Ничего не понимал и я: темнота, шум ливня за окнами, возле меня лежит на постели какая-то новочеркасская гимназистка, которой я до сих пор не знаю даже имени... потом эти чувства, что с каждой минутой всё неудержимее растут во мне к ней... Я с трудом выговорил:
— Чего вы не понимаете?
Она не ответила. Я вдруг зажёг свет — передо мной блеснули её большие чёрные глаза, полные слезами. Она порывисто поднялась и, закусив губу, упала головой на плечо ко мне. Я откинул её голову и стал целовать её в искажённый и мокрый от слёз рот, обнимая её большое тело в спустившейся с плеча заношенной сорочке, с безумием жалости и нежности увидал её пропылённые смуглые девичьи ступни... Потом номер был полон сквозь спущенные шторы утренним солнцем, а мы всё ещё сидели и говорили на диване за круглым столом, — она с голоду допила холодный чай, оставшийся с вечера, и доела булку, — и всё целовали друг другу руки...

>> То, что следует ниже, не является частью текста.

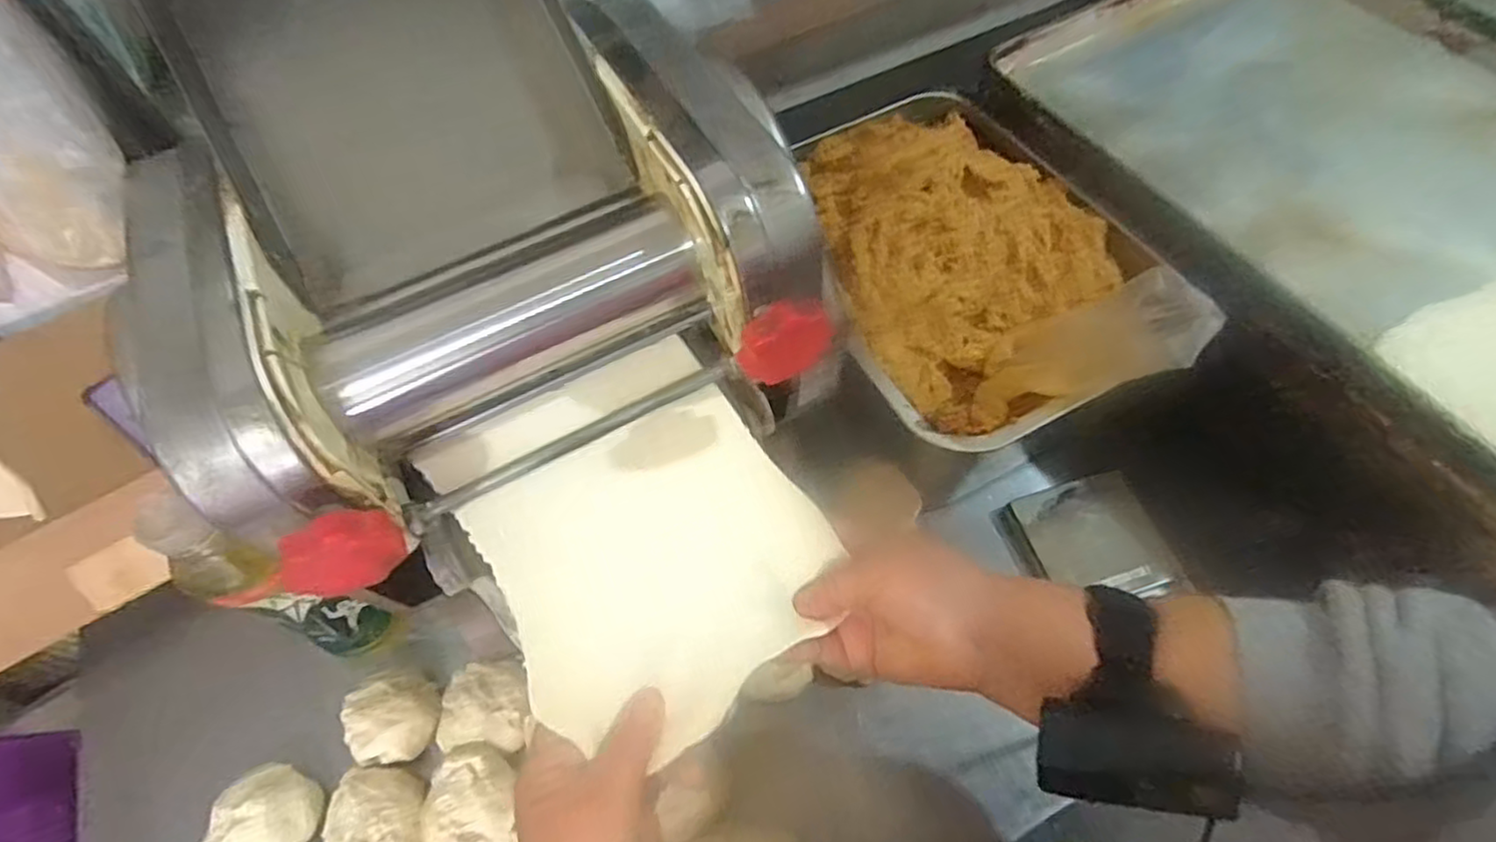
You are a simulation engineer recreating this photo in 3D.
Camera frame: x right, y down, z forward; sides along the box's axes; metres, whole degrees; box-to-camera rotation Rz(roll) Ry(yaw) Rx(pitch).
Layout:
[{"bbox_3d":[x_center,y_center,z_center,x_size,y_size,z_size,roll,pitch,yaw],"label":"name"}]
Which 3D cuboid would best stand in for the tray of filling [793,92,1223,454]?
[{"bbox_3d":[0.174,-0.149,0.572,0.270,0.060,0.363,-15,58,-5],"label":"tray of filling"}]

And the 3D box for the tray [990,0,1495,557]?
[{"bbox_3d":[0.530,-0.203,0.568,0.428,0.058,0.587,-27,60,-12],"label":"tray"}]

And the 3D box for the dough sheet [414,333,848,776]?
[{"bbox_3d":[-0.054,0.060,0.370,0.161,0.008,0.189,-31,78,-14],"label":"dough sheet"}]

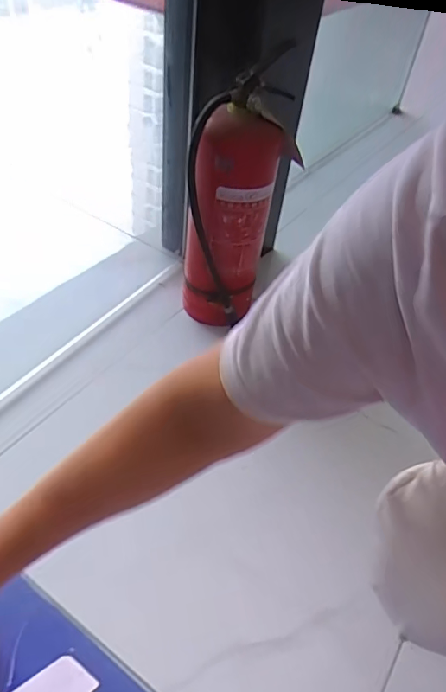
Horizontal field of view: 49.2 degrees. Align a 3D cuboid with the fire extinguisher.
[{"bbox_3d":[0.008,-0.251,0.951,0.152,0.485,0.150,9,45,1],"label":"fire extinguisher"}]

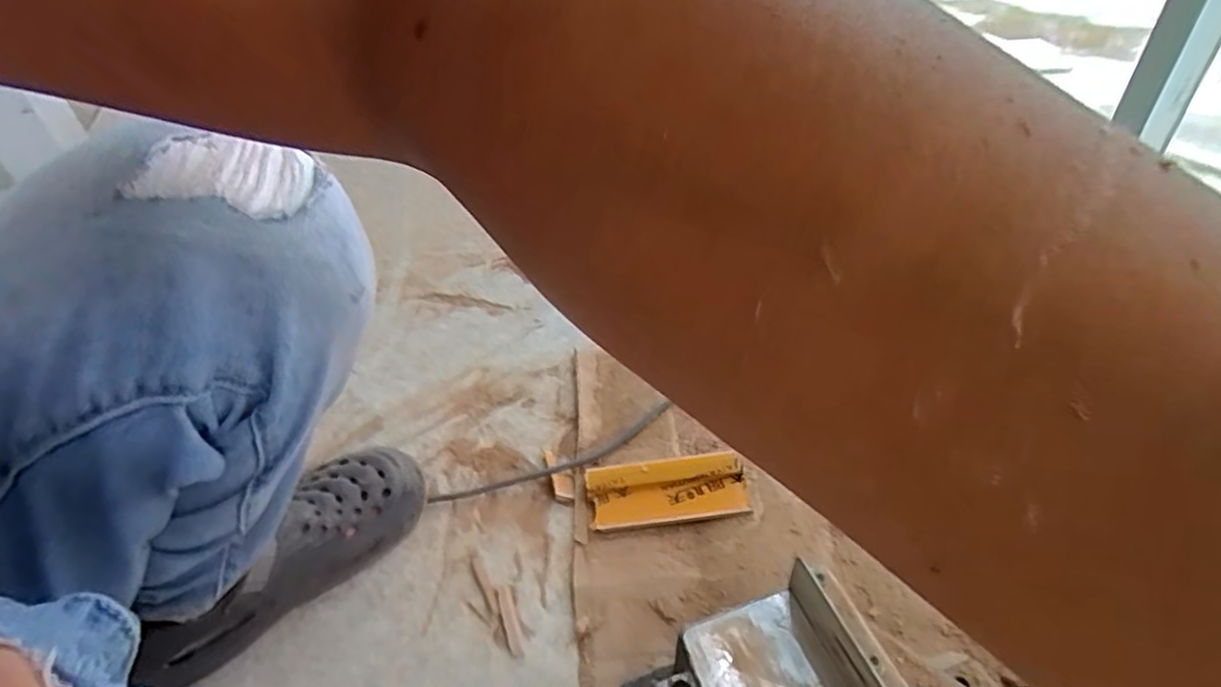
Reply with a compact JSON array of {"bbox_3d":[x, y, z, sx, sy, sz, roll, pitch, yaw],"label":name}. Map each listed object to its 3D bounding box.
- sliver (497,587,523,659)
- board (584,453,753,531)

Она осталась в гостинице, я съездил в деревню и на другой день мы уехали с ней в Минеральные Воды.
Осень мы хотели провести в Москве, но и осень и зиму провели в Ялте. Она начала гореть и кашлять, в комнатах у нас запахло креозотом... А весной я схоронил её.
Ялтинское кладбище на высоком холме. И с него далеко видно море, а из города — кресты и памятники. И среди них, верно, и теперь ещё белеет мраморный крест над одной из самых дорогих мне могил. И я уже больше никогда не увижу его — Бог милосердно избавил меня от этого.